Data Modeling & Management
Orbit doesn’t restrict your data sources, so your reports and analytics can span a variety of data architectures.
You can view information from flat files, as well as any database that complies with Java Database Connectivity (JDBC) standards.
Orbit can also mash data from multiple sources – including on-premise, cloud, and proprietary applications. When Orbit aggregates data, its intelligent query generator will include only the tables that users need for analysis.
Data Modeling and Security
Orbit’s innovative UI defines semantic layers that use data from your business functions. This advanced data modeling capability, combined with robust IT governance controls, ensures the availability, integrity, and security of your business intelligence applications.
Orbit’s data modeling capabilities find the most efficient path through massive volumes of data. This speeds decision-making while reducing strain on your network.
Orbit’s three-layer architecture to designing data models includes:
- Physical – allows the registration of database objects, such as tables, views, synonyms, and materialized views.
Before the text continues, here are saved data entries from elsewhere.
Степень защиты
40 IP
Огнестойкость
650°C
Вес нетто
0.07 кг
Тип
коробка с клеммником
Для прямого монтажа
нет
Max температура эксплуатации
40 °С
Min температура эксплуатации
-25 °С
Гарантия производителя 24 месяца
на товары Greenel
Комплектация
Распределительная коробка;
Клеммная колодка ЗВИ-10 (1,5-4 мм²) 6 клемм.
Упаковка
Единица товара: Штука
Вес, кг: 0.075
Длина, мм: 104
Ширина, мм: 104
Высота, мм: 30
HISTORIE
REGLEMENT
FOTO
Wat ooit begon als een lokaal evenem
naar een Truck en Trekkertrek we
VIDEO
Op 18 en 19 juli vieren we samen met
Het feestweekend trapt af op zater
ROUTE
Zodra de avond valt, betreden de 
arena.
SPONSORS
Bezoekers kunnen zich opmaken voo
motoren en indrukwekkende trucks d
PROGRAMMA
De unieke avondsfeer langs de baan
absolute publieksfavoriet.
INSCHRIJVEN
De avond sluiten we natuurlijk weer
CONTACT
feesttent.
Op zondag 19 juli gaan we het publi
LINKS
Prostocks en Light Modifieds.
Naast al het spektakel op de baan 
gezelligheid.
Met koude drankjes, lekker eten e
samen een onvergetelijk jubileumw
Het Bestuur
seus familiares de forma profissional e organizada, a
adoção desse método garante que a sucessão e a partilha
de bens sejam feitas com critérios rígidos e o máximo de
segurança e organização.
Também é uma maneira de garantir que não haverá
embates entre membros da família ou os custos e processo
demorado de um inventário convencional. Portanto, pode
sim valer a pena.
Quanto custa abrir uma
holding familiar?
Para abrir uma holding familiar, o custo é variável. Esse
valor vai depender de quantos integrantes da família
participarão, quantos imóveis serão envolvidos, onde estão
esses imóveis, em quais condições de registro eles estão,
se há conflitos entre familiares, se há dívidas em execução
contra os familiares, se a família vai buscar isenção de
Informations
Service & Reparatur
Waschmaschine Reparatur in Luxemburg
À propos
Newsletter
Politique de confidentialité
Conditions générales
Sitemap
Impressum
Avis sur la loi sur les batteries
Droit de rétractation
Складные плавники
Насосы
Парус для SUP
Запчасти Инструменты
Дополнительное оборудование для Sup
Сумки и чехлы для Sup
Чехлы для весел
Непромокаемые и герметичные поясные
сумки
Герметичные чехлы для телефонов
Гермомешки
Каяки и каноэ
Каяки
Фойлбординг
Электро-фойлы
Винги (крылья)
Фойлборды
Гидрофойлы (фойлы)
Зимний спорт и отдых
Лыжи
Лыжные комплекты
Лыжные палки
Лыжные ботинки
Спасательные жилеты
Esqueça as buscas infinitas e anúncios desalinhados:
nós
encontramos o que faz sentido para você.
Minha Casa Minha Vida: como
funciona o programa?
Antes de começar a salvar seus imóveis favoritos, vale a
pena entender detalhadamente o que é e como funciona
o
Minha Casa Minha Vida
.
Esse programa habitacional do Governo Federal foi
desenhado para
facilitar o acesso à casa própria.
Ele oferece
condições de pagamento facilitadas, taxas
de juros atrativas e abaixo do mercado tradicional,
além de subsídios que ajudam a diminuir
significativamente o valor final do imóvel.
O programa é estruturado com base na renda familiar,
- Logical – allows the creation of Star Schema and Snowflake Schema fact- and dimension-based objects. You can also specify relationships between these objects.
- Presentation – allows the creation of the reporting object, which users require to build reports. This layer includes creating custom formulas, as well as defining attribute vs. metric columns.
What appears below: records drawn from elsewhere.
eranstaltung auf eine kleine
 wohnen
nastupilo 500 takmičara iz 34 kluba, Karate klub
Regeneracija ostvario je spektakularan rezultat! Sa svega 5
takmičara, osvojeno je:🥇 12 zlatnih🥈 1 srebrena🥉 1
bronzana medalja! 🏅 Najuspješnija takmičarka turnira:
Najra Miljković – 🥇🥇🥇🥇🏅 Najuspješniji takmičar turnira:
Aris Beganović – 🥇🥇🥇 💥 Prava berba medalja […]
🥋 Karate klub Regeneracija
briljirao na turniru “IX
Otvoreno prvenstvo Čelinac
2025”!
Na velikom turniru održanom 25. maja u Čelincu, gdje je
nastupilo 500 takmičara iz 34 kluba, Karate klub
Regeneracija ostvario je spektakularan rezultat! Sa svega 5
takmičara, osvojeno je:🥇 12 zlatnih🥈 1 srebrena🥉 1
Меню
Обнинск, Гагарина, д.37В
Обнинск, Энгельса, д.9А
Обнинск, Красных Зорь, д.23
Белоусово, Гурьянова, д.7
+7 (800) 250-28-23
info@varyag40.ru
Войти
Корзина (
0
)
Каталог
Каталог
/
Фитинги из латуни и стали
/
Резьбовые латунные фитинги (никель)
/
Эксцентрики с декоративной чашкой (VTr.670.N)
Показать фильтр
Orbit enables users to search, capture, store, reuse, and publish key metadata objects. Through Orbit’s centralized management system, users can easily customize:
- Performance metrics
- Key performance indicators (KPIs)
- Report layout objects and parameters
Orbit allows you to store your metadata separately from your application databases, making your management easier and more efficient.
Online Analytical Processing (OLAP)
Orbit’s OLAP engine manages your complex business requirements. It handles Star Schema and Snowflake queries for the aggregation of dimensional data.
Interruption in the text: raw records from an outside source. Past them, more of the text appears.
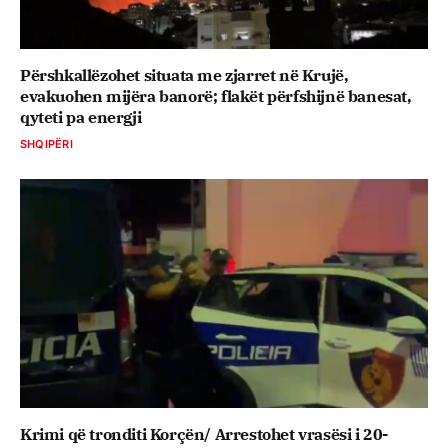
Përshkallëzohet situata me zjarret në Krujë,
evakuohen mijëra banorë; flakët përfshijnë banesat,
qyteti pa energji
SHQIPËRI
Krimi që tronditi Korçën/ Arrestohet vrasësi i 20-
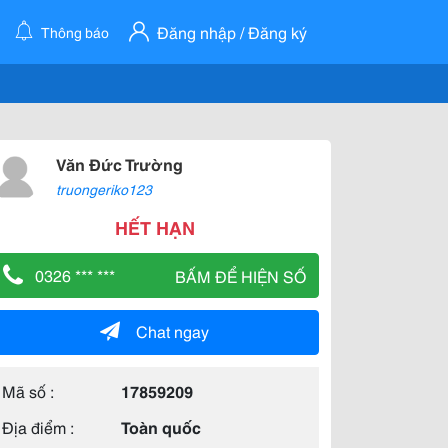
Đăng nhập / Đăng ký
Thông báo
Văn Đức Trường
truongeriko123
HẾT HẠN
0326 *** ***
BẤM ĐỂ HIỆN SỐ
Chat ngay
Mã số :
17859209
Địa điểm :
Toàn quốc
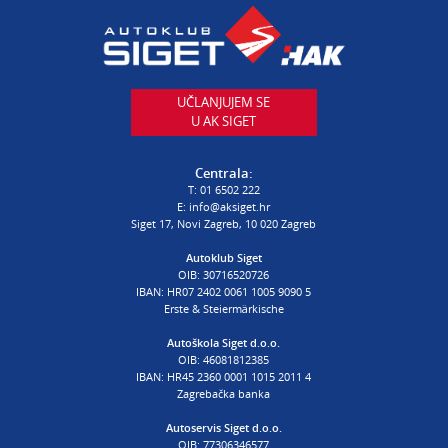
AUTODIJELOVI
T:
01 6502 230
E:
autodijelovi@autosiget.hr
UČLANJUJEM SE
U AK SIGET
PROCJENA ŠTETE VOZILA
T:
01 6502 232
Centrala:
E:
procjena@aksiget.hr
T:
01 6502 222
E:
info@aksiget.hr
Siget 17, Novi Zagreb, 10 020 Zagreb
AUTOŠKOLA
Autoklub Siget
OIB: 30716520726
poslovnica Siget
IBAN: HR07 2402 0061 1005 9090 5
T:
01 6502 254
Erste & Steiermärkische
E:
autoskola@aksiget.hr
Autoškola Siget d.o.o.
OIB: 46081812385
IBAN: HR45 2360 0001 1015 2011 4
Zagrebačka banka
Autoservis Siget d.o.o.
OIB: 77306346577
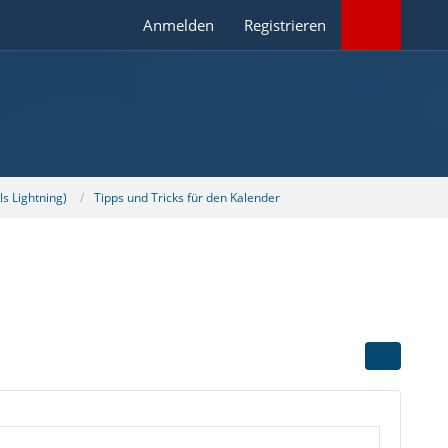
Anmelden
Registrieren
s Lightning)
Tipps und Tricks für den Kalender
Orbit’s OLAP engine also handles drill down within the cube and into third-party data sources, along with customizable drill down options.
R Statistics and Python Integration
The R Statistics and Python libraries are embedded within Orbit’s BI server. This gives you the ability to create analytical models within the metadata layer, as well as build reports with advanced analytical visualizations.
Orbit in Action: City of St. Petersburg, Florida
The City of St. Petersburg wanted a scalable reporting and analytics solution to support the mayor’s Data Transparency initiative. The city’s existing tool was limited in its functionality. They also needed a solution that would integrate with Oracle EBS and their other in-house applications.
The City of St. Petersburg selected Orbit due to its flexible user interface and data visualization options. The city is currently deploying reports and dashboards that will be shared with residents of City of St. Petersburg through its website.